STOCKHOLM (Reuters) – Sweden’s Ericsson on Friday reported fourth-quarter core earnings that missed expectations for the third quarter in a row, as sales of 5G equipment slowed in high-margin markets such as the United States.
The company’s quarterly adjusted operating earnings excluding restructuring charges fell to 9.3 billion Swedish crowns ($902 million) from 12.8 billion crowns a year earlier. Analysts’ mean forecast for core earnings was 11.22 billion, according to Refinitiv data.
Net sales rose 21% to 86 billion crowns, beating estimates of 84.2 billion.
A settlement of a patent deal with Apple last month resulted in revenue of 6 billion crowns, but Ericsson also took 4 billion crowns in charges, including a provision for a potential fine from the U.S. regulators and divestments.

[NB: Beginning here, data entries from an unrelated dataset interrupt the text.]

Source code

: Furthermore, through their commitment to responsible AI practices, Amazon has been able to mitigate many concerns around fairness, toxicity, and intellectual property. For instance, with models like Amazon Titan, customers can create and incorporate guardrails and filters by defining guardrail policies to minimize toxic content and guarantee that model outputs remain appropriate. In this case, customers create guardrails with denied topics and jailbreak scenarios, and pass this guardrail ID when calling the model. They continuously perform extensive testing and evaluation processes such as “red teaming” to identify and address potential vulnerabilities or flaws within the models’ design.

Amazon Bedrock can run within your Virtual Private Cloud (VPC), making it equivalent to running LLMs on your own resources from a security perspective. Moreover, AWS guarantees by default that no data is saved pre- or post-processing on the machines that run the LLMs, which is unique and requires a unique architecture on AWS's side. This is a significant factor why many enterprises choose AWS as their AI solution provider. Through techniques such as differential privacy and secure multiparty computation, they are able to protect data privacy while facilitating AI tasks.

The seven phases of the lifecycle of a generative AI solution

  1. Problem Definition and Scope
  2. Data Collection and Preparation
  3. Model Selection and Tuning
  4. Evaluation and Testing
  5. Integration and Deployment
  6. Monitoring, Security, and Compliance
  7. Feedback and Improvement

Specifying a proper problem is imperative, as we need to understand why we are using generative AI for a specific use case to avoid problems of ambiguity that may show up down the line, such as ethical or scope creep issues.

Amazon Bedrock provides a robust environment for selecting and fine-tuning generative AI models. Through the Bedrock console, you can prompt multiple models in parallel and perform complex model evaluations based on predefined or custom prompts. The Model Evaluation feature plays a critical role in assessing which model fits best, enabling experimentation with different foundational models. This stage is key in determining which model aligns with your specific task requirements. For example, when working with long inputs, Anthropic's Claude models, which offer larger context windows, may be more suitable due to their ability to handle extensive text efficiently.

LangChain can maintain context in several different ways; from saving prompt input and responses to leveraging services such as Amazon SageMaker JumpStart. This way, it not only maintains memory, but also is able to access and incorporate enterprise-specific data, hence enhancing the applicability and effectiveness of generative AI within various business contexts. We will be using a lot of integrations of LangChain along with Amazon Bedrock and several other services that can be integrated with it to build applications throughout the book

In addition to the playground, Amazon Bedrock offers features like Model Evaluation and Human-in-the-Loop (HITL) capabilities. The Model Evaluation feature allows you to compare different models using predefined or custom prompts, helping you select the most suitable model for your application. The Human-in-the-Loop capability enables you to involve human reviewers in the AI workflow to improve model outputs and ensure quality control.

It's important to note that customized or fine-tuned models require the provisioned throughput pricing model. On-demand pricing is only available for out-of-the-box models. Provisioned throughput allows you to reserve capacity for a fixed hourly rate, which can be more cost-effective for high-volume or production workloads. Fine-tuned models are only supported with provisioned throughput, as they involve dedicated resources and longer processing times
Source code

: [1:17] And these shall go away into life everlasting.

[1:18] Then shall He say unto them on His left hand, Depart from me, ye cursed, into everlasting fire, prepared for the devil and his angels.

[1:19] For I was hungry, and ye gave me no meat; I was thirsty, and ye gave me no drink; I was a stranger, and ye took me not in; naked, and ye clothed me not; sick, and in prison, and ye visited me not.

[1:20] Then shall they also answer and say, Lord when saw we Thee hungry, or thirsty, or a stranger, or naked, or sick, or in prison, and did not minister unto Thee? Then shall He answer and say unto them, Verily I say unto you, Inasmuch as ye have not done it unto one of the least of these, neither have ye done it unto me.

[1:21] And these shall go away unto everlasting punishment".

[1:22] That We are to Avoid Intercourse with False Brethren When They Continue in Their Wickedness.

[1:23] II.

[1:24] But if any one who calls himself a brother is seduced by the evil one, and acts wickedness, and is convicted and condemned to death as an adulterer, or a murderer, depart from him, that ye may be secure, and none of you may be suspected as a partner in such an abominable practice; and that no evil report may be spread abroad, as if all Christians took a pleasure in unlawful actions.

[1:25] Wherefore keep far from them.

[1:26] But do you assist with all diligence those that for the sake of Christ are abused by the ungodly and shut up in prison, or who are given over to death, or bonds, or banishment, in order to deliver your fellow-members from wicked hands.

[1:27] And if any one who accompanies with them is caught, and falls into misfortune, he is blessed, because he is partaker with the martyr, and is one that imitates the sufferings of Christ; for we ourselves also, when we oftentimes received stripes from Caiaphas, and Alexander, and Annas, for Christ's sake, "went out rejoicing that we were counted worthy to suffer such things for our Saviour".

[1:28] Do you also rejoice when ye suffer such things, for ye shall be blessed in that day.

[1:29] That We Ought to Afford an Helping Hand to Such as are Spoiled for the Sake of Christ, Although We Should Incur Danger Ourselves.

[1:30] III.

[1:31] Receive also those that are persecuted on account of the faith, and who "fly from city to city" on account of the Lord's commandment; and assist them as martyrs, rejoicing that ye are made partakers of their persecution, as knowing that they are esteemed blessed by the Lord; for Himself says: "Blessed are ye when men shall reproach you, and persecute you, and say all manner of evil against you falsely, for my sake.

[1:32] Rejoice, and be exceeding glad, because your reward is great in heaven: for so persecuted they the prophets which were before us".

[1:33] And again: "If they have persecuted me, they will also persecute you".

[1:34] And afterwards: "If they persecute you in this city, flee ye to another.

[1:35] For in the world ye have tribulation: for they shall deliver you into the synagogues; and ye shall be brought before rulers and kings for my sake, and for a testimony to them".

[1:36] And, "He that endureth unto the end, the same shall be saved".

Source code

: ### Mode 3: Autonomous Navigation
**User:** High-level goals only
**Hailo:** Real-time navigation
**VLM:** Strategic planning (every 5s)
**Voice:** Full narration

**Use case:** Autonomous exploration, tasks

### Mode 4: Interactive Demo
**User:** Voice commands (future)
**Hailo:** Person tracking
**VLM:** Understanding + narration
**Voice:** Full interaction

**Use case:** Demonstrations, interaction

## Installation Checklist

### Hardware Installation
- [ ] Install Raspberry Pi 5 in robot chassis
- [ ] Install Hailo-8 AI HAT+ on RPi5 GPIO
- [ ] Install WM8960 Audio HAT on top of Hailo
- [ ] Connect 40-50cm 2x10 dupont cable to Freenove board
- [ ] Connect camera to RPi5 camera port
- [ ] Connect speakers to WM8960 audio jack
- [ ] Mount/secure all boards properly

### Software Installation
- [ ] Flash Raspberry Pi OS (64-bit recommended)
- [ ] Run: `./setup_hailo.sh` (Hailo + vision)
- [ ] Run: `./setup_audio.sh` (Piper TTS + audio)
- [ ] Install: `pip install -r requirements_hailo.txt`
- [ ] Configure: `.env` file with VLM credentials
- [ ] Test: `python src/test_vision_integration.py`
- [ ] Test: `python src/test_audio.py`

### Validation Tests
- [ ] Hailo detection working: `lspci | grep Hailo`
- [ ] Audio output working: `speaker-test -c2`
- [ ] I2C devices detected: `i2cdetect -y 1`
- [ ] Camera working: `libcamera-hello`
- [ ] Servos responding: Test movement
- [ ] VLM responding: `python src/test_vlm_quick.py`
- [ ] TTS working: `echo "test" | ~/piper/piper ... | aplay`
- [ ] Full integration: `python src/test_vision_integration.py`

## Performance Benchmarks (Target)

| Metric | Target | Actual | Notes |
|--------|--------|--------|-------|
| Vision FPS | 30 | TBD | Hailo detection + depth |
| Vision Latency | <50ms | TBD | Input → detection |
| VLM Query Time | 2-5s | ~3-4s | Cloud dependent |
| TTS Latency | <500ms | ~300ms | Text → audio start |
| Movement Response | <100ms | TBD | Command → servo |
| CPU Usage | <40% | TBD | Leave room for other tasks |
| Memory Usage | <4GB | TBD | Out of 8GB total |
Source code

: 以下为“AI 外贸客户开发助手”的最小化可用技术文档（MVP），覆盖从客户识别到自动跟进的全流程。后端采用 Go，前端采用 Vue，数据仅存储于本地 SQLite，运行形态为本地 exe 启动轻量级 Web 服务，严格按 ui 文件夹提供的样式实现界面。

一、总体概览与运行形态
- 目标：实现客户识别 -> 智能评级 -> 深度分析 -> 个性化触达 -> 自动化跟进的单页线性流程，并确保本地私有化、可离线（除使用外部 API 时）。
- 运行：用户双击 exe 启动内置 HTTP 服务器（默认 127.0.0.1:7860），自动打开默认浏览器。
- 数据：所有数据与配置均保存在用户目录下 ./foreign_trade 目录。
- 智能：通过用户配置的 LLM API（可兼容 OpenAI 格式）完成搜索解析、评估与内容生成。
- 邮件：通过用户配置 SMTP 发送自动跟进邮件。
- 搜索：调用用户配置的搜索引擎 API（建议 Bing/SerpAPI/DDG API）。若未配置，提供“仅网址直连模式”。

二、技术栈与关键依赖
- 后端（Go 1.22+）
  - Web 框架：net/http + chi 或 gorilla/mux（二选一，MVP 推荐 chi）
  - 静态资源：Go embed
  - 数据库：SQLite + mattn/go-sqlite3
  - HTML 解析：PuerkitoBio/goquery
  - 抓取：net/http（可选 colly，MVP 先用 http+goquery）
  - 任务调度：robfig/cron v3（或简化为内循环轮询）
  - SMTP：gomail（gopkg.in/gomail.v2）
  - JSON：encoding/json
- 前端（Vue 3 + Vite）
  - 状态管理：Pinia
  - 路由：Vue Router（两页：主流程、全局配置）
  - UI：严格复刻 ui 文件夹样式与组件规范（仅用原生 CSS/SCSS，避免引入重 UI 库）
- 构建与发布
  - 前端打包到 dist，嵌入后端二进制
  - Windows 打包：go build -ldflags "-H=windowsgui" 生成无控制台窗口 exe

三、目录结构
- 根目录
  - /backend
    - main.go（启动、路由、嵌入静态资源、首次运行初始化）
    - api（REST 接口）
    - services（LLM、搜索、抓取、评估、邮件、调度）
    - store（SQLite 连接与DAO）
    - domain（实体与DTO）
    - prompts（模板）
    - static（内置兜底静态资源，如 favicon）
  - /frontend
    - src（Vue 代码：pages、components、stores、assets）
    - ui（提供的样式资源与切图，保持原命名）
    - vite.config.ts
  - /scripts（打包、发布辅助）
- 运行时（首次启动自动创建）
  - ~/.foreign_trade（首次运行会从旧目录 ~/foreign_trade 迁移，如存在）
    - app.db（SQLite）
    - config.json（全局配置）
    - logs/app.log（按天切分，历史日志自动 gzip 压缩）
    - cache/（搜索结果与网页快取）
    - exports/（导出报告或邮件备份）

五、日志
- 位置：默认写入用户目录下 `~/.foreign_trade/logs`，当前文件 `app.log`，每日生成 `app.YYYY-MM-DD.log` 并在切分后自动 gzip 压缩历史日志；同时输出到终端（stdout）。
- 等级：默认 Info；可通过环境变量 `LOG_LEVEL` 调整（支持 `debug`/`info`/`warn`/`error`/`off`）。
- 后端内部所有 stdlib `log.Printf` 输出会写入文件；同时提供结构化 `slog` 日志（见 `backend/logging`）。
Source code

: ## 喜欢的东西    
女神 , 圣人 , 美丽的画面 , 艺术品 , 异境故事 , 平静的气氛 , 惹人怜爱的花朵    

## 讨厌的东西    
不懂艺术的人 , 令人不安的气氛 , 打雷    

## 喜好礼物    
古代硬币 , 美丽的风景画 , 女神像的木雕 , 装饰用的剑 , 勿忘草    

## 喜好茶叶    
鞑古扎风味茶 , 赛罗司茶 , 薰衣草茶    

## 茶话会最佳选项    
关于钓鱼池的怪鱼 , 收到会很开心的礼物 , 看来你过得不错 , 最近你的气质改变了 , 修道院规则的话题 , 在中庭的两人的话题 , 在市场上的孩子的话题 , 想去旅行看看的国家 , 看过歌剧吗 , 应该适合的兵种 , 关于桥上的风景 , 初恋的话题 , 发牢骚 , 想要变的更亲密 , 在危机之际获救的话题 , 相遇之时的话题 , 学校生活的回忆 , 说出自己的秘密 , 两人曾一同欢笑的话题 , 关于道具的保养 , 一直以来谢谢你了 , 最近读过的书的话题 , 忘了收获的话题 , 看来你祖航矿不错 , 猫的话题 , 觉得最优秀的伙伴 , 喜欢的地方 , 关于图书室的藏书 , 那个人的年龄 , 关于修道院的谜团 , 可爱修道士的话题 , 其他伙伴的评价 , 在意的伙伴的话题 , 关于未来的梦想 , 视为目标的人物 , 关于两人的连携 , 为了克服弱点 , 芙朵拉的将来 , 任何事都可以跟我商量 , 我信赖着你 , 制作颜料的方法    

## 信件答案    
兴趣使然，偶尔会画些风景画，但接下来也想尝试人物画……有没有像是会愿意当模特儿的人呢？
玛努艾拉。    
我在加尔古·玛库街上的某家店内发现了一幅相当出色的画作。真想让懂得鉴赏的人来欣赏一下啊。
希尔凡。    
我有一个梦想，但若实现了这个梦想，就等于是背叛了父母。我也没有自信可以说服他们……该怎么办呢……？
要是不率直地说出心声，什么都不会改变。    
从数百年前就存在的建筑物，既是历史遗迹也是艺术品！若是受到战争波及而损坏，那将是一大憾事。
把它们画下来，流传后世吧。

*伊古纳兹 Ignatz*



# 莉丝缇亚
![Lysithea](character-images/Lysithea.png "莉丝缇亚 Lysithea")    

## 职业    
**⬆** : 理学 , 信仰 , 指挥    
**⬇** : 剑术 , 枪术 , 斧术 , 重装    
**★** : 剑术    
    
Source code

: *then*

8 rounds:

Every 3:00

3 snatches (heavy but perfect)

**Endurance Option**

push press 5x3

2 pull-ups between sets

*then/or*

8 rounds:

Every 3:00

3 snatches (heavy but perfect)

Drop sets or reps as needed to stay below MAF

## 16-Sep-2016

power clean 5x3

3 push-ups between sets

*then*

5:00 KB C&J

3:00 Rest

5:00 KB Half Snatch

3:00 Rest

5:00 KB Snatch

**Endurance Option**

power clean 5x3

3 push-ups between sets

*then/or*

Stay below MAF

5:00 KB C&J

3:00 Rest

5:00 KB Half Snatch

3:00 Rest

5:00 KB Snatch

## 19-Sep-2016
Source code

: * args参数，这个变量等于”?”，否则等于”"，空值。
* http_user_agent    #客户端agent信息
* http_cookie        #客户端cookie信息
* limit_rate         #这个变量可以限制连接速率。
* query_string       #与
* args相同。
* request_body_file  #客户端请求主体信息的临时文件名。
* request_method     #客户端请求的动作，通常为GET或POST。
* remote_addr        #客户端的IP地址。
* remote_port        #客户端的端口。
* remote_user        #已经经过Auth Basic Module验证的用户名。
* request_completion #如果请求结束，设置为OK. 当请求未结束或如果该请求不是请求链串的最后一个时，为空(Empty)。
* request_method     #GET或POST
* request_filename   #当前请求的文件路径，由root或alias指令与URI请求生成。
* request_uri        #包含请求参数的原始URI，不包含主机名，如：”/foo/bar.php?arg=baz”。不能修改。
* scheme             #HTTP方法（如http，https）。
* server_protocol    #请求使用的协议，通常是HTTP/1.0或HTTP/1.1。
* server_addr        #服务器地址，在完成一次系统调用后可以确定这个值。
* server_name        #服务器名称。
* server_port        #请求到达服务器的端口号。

Ericsson said it expects significant patent revenue growth over the coming 18-24 months.
While U.S. and other markets are slowing down, Ericsson is hoping newer markets such as India would help it balance some of the lower demand for 5G equipment.
“The growth from share gains in several markets could not fully compensate for reduced operator capex and inventory reductions in other markets, including North America,” Chief Executive Borje Ekholm said in a statement.
Gross margin decreased to 41.4% from 43.2% primarily due to business mix change in its Networks business.